Retrospeksi 35 Tahun Ekowisata, Prof. Ricky Avenzora Kritik Pola Penyegelan Objek Wisata

Harnas.id, BOGOR – Indonesia dikenal sebagai negara dengan kekayaan hayati dan budaya terbesar di dunia. Namun, menurut Guru Besar Fakultas Kehutanan dan Lingkungan IPB University, Prof. Dr. Ricky Avenzora, potensi ekowisata yang melimpah itu masih jauh dari optimal.

Dalam Konferensi Pers Pra-Orasi Ilmiah Guru Besar IPB, 18 September 2025, Prof. Ricky—akrab disapa Prof. Ara—menyampaikan refleksi bertajuk “Retrospeksi Akademis 35 Tahun Pembangunan Ekowisata di Indonesia.” Ia menilai Indonesia masih tertinggal dibanding negara tetangga meski memiliki ratusan gunung berapi, garis pantai panjang, hingga satwa endemik.

“Potensi besar justru berujung pada konflik satwa dan manusia, kerusakan lingkungan, serta manfaat pariwisata yang timpang. Kelompok kecil menikmati keuntungan besar, sementara masyarakat lokal hanya mendapat ‘recehan’,” ujarnya.

Dalam paparannya, Prof. Ara menyoroti langkah pemerintah yang menyegel dan membongkar sejumlah destinasi wisata, termasuk di kawasan Puncak, Bogor. Ia menilai kebijakan itu sering dilakukan secara berlebihan dan tidak prosedural.

“Pola hentikan dan bongkar adalah bentuk arogansi jabatan yang merugikan semua pihak. Hak usaha seharusnya didukung dan difasilitasi, bukan dimatikan,” tegasnya.

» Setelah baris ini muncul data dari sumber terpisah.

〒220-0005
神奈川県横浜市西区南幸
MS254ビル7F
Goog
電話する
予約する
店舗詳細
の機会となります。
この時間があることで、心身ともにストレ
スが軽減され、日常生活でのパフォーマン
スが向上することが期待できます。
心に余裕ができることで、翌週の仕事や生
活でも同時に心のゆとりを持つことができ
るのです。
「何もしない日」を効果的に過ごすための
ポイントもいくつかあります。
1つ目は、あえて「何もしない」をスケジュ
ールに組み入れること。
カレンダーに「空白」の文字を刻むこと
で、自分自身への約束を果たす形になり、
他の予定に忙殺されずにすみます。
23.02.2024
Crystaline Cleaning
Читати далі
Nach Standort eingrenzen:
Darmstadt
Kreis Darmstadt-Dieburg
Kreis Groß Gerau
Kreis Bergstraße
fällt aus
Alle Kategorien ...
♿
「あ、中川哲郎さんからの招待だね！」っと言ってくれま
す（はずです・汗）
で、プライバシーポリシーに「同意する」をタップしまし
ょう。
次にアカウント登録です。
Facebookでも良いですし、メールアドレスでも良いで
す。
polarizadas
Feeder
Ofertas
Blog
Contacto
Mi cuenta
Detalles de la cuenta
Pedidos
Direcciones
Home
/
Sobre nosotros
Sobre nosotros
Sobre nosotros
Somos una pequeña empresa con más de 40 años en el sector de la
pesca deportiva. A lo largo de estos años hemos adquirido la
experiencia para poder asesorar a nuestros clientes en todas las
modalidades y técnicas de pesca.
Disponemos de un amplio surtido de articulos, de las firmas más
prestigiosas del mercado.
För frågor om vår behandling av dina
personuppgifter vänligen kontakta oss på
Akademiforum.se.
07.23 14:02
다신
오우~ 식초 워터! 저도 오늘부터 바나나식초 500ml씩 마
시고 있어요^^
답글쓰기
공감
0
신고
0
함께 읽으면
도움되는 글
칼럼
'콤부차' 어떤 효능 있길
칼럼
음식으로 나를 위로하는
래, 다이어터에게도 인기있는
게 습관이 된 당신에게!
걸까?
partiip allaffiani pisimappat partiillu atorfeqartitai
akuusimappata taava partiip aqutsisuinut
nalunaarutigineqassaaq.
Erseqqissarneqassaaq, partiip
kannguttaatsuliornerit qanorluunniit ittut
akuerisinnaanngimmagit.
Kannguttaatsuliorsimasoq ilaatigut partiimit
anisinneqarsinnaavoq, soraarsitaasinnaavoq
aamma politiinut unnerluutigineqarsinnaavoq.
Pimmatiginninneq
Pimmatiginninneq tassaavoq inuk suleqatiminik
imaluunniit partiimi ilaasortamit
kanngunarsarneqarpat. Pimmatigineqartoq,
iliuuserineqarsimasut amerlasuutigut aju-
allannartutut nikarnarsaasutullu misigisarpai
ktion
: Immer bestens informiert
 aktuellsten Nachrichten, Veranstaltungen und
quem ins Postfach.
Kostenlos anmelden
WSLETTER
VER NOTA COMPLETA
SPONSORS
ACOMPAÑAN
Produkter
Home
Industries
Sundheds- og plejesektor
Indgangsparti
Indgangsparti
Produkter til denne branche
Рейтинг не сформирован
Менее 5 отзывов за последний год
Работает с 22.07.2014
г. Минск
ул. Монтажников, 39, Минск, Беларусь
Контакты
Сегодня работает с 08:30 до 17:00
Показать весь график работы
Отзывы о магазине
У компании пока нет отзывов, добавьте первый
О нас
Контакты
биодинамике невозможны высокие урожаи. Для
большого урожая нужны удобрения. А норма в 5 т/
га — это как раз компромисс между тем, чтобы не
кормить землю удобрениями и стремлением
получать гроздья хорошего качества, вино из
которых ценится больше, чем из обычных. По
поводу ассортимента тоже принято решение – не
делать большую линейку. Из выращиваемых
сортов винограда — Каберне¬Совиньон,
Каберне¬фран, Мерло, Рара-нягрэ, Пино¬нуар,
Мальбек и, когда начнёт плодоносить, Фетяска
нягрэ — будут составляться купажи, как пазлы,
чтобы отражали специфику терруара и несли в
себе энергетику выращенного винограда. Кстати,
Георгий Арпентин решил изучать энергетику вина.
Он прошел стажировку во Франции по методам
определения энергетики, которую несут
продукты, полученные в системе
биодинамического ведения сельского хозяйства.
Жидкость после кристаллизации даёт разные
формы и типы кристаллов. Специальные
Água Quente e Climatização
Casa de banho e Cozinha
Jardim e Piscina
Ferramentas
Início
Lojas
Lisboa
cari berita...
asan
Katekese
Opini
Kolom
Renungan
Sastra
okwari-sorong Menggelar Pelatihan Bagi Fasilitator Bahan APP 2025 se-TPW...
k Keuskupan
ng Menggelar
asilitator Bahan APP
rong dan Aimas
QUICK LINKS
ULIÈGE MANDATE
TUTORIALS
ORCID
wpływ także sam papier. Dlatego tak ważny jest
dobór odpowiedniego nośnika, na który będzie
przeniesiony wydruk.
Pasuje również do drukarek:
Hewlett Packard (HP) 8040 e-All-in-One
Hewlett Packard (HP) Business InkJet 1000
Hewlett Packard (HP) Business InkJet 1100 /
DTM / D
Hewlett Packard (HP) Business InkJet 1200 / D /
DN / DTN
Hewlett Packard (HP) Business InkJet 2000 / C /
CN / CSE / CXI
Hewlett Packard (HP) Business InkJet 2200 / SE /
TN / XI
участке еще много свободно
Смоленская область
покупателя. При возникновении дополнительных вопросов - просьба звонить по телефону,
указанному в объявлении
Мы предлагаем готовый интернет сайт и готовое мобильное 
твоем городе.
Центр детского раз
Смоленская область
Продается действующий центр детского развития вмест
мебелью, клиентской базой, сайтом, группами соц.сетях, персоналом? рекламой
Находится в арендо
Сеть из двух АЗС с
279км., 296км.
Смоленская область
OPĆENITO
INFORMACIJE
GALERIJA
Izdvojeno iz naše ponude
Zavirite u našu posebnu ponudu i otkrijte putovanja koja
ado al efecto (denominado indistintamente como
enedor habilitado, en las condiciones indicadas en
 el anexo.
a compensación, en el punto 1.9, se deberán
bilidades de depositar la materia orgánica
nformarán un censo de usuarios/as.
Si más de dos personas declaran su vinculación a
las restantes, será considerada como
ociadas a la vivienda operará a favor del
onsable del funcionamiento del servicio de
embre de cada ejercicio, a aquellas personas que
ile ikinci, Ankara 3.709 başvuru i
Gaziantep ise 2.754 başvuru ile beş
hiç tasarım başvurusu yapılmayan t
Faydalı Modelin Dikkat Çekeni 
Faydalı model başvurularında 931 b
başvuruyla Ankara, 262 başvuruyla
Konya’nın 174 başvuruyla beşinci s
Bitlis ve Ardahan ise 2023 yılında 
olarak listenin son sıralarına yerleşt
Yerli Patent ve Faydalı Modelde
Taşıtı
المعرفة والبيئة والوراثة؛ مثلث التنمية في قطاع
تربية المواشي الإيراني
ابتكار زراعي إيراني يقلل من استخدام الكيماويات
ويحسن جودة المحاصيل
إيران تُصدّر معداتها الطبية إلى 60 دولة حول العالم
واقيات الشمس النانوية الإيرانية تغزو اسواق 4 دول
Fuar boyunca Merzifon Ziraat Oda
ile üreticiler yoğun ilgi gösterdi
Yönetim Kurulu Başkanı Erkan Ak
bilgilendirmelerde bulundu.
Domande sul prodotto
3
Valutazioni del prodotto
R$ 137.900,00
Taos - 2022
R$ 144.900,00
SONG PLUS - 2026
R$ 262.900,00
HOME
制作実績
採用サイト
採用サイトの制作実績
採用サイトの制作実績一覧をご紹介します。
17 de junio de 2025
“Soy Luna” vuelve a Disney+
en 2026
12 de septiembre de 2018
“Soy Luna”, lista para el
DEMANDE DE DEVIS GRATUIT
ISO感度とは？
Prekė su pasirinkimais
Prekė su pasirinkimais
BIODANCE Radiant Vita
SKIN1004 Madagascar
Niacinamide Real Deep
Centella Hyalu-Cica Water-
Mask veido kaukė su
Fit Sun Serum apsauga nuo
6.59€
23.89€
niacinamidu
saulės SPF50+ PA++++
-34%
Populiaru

Ia menyebut EIGER Adventure Land sebagai contoh pengusaha wisata yang konsisten membangun ekowisata dan perlu mendapat dukungan penuh pemerintah.

Sebagai jalan keluar, Prof. Ricky menawarkan beberapa langkah strategis, antara lain:

  • Academic reengineering di bidang pariwisata,

  • Pergeseran paradigma pembangunan yang lebih berpihak pada masyarakat,

  • Penguatan peran sektor swasta sebagai inkubator bisnis komunal.

Menurutnya, rekreasi harus dipahami bukan sekadar perjalanan, melainkan perjalanan berkesadaran yang memberi manfaat bagi manusia dan alam.

“Ekowisata adalah jalan untuk menemukan jati diri sekaligus menjaga semesta. Pemerintah dan swasta harus bersinergi, bukan saling melemahkan,” pungkas Prof. Ara.